INSTRUÇÕES →
**1)** Resuma em duas frases o texto sobre a veneração dos ícones.
**2)** Substitua "João Damasceno" por "São João Damasceno" no trecho do texto sobre a veneração dos ícones entre "Base e contexto: O" e "da realidade da encarnação.", inclusive, e apresente o trecho resultante.
**3)** Para cada afirmação, diga se concorda com o texto sobre a veneração dos ícones, respondendo sim ou não e citando literalmente as palavras decisivas: (a) O ícone é considerado parte da vida litúrgica. (b) A honra prestada ao ícone permanece no próprio objeto, sem passar à pessoa representada. (c) A obra de João Damasceno é apresentada como de importância secundária para a teologia ortodoxa dos ícones.

TEXTO →
Veneração dos ícones
Os ícones podem ser venerados como expressão da encarnação e da comunhão dos santos.
O que é: A tradição venera ícones de Cristo, da Theotokos, dos santos e de cenas bíblicas.
Como a tradição entende: A honra prestada ao ícone passa à pessoa representada e está ligada à realidade da encarnação. O ícone é visto como teologia em imagem e parte da vida litúrgica.
Base e contexto: O sétimo concílio ecumênico e a defesa de João Damasceno são referências decisivas.
Debates e variações: A principal controvérsia comparada aparece diante de correntes iconoclastas ou de forte desconfiança às imagens religiosas.
A favor
João Damasceno, Apologia contra os Iconoclastas
Defesa clássica das imagens sagradas em chave cristológica.
Referência: João Damasceno, Apologia contra os Iconoclastas.
Conteúdo: O texto defende a veneração dos ícones a partir da realidade da encarnação.
Uso no debate: É uma das obras mais importantes para a teologia ortodoxa dos ícones.
Segundo Concílio de Niceia (787)

REGISTROS SELECIONADOS →
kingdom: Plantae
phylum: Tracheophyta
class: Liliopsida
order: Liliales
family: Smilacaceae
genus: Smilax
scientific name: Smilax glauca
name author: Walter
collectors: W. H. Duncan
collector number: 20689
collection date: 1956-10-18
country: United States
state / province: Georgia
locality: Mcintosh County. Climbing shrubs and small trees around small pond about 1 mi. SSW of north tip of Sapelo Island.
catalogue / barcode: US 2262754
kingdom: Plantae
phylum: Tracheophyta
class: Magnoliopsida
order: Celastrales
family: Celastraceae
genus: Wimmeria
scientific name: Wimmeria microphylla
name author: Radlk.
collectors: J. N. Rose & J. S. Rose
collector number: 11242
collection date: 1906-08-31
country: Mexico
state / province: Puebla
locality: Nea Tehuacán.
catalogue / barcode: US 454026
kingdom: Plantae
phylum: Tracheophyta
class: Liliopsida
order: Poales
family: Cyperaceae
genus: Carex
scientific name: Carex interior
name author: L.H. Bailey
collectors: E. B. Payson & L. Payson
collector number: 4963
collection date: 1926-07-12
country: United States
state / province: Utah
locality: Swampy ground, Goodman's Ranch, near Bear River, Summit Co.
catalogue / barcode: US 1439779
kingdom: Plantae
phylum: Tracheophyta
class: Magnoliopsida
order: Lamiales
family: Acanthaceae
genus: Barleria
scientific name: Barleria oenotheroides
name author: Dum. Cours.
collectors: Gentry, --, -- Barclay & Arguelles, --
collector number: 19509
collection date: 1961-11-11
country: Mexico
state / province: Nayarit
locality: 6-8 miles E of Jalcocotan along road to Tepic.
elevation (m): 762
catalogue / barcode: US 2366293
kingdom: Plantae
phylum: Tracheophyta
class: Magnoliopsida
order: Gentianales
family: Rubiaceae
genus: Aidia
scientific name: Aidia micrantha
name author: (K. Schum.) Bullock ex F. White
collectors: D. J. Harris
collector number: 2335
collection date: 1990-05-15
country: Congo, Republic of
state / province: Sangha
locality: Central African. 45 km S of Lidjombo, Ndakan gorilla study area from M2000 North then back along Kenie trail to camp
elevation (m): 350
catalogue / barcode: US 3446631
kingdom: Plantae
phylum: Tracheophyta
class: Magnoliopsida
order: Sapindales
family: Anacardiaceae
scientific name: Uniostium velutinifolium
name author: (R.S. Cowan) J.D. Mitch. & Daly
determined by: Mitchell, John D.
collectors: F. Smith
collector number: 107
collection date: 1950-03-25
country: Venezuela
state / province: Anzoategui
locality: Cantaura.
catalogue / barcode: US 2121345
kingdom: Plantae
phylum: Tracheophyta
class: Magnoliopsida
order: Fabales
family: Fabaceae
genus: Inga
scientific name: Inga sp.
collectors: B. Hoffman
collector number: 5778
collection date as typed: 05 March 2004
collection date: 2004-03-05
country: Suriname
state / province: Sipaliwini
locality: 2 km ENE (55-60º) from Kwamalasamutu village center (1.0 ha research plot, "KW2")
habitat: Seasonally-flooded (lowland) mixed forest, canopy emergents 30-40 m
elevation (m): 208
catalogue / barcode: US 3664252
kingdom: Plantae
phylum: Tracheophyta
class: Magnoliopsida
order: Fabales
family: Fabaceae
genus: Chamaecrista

RESPOSTAS POR TAREFA →
**1)** A tradição venera ícones de Cristo, da Theotokos, dos santos e de cenas bíblicas, e entende que a honra prestada ao ícone passa à pessoa representada e está ligada à realidade da encarnação. O sétimo concílio ecumênico e a defesa de João Damasceno são referências decisivas, e a Apologia contra os Iconoclastas defende a veneração dos ícones a partir da realidade da encarnação.

**2)**
Base e contexto: O sétimo concílio ecumênico e a defesa de São João Damasceno são referências decisivas.
Debates e variações: A principal controvérsia comparada aparece diante de correntes iconoclastas ou de forte desconfiança às imagens religiosas.
A favor
São João Damasceno, Apologia contra os Iconoclastas
Defesa clássica das imagens sagradas em chave cristológica.
Referência: São João Damasceno, Apologia contra os Iconoclastas.
Conteúdo: O texto defende a veneração dos ícones a partir da realidade da encarnação.

**3)**
(a) Sim: "O ícone é visto como teologia em imagem e parte da vida litúrgica."
(b) Não: "A honra prestada ao ícone passa à pessoa representada"
(c) Não: "É uma das obras mais importantes para a teologia ortodoxa dos ícones."